** Material for the task follows **
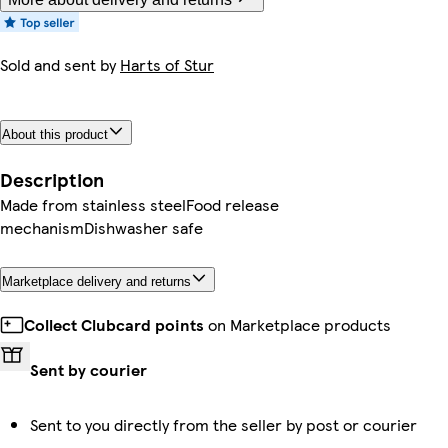
Sold and sent by
Harts of Stur
About this product
Description
Made from stainless steelFood release
mechanismDishwasher safe
Marketplace delivery and returns
Collect Clubcard points
on Marketplace products
Sent by courier
Sent to you directly from the seller by post or courier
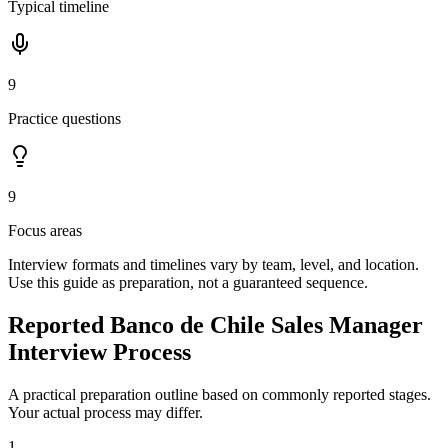
Typical timeline
9
Practice questions
9
Focus areas
Interview formats and timelines vary by team, level, and location.
Use this guide as preparation, not a guaranteed sequence.
Reported Banco de Chile Sales Manager
Interview Process
A practical preparation outline based on commonly reported stages.
Your actual process may differ.
1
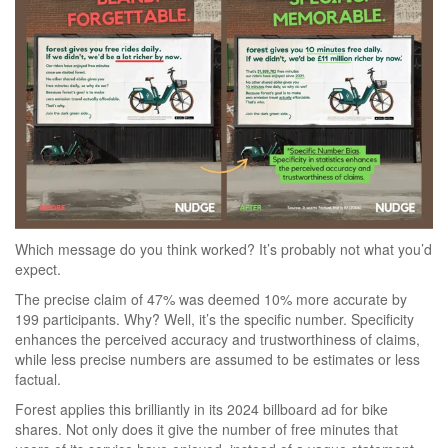
Which message do you think worked? It’s probably not what you’d
expect.
The precise claim of 47% was deemed 10% more accurate by
199 participants. Why? Well, it’s the specific number. Specificity
enhances the perceived accuracy and trustworthiness of claims,
while less precise numbers are assumed to be estimates or less
factual.
Forest applies this brilliantly in its 2024 billboard ad for bike
shares. Not only does it give the number of free minutes that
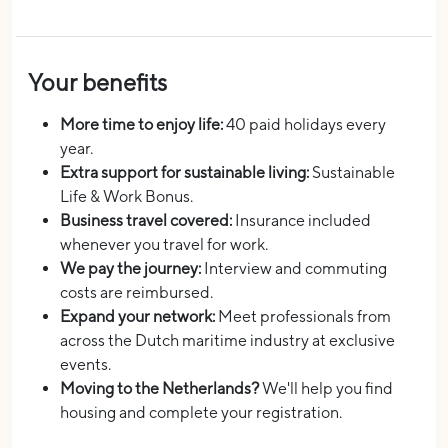
Your benefits
More time to enjoy life:
40 paid holidays every
year.
Extra support for sustainable living:
Sustainable
Life & Work Bonus.
Business travel covered:
Insurance included
whenever you travel for work.
We pay the journey:
Interview and commuting
costs are reimbursed.
Expand your network:
Meet professionals from
across the Dutch maritime industry at exclusive
events.
Moving to the Netherlands?
We'll help you find
housing and complete your registration.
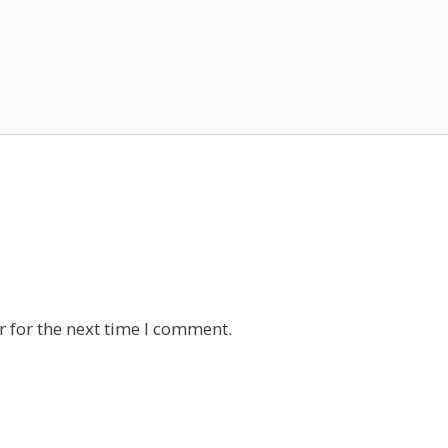
 for the next time I comment.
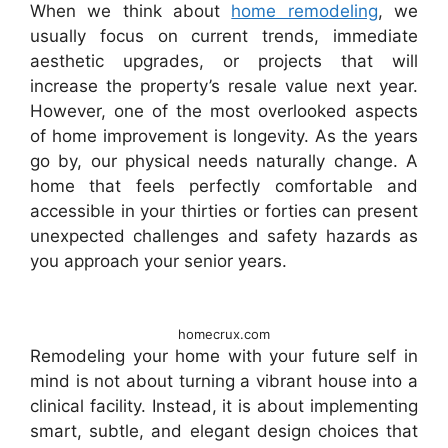
When we think about
home remodeling
, we
usually focus on current trends, immediate
aesthetic upgrades, or projects that will
increase the property’s resale value next year.
However, one of the most overlooked aspects
of home improvement is longevity. As the years
go by, our physical needs naturally change. A
home that feels perfectly comfortable and
accessible in your thirties or forties can present
unexpected challenges and safety hazards as
you approach your senior years.
homecrux.com
Remodeling your home with your future self in
mind is not about turning a vibrant house into a
clinical facility. Instead, it is about implementing
smart, subtle, and elegant design choices that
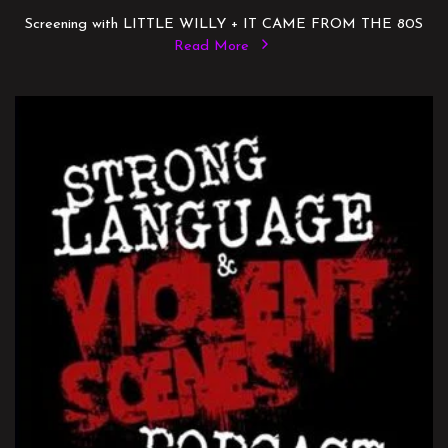
Screening with LITTLE WILLY + IT CAME FROM THE 80S
Read More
** End of Material for the task **
Copy the data word for word. Pictures do not go in the copy.

= Result for this exercise =
Sold and sent by
Harts of Stur
About this product
Description
Made from stainless steelFood release
mechanismDishwasher safe
Marketplace delivery and returns
Collect Clubcard points
on Marketplace products
Sent by courier
Sent to you directly from the seller by post or courier
Typical timeline
9
Practice questions
9
Focus areas
Interview formats and timelines vary by team, level, and location.
Use this guide as preparation, not a guaranteed sequence.
Reported Banco de Chile Sales Manager
Interview Process
A practical preparation outline based on commonly reported stages.
Your actual process may differ.
1
Which message do you think worked? It’s probably not what you’d
expect.
The precise claim of 47% was deemed 10% more accurate by
199 participants. Why? Well, it’s the specific number. Specificity
enhances the perceived accuracy and trustworthiness of claims,
while less precise numbers are assumed to be estimates or less
factual.
Forest applies this brilliantly in its 2024 billboard ad for bike
shares. Not only does it give the number of free minutes that
Your benefits
More time to enjoy life:
40 paid holidays every
year.
Extra support for sustainable living:
Sustainable
Life & Work Bonus.
Business travel covered:
Insurance included
whenever you travel for work.
We pay the journey:
Interview and commuting
costs are reimbursed.
Expand your network:
Meet professionals from
across the Dutch maritime industry at exclusive
events.
Moving to the Netherlands?
We'll help you find
housing and complete your registration.
 for the next time I comment.
When we think about
home remodeling
, we
usually focus on current trends, immediate
aesthetic upgrades, or projects that will
increase the property’s resale value next year.
However, one of the most overlooked aspects
of home improvement is longevity. As the years
go by, our physical needs naturally change. A
home that feels perfectly comfortable and
accessible in your thirties or forties can present
unexpected challenges and safety hazards as
you approach your senior years.
homecrux.com
Remodeling your home with your future self in
mind is not about turning a vibrant house into a
clinical facility. Instead, it is about implementing
smart, subtle, and elegant design choices that
Screening with LITTLE WILLY + IT CAME FROM THE 80S
Read More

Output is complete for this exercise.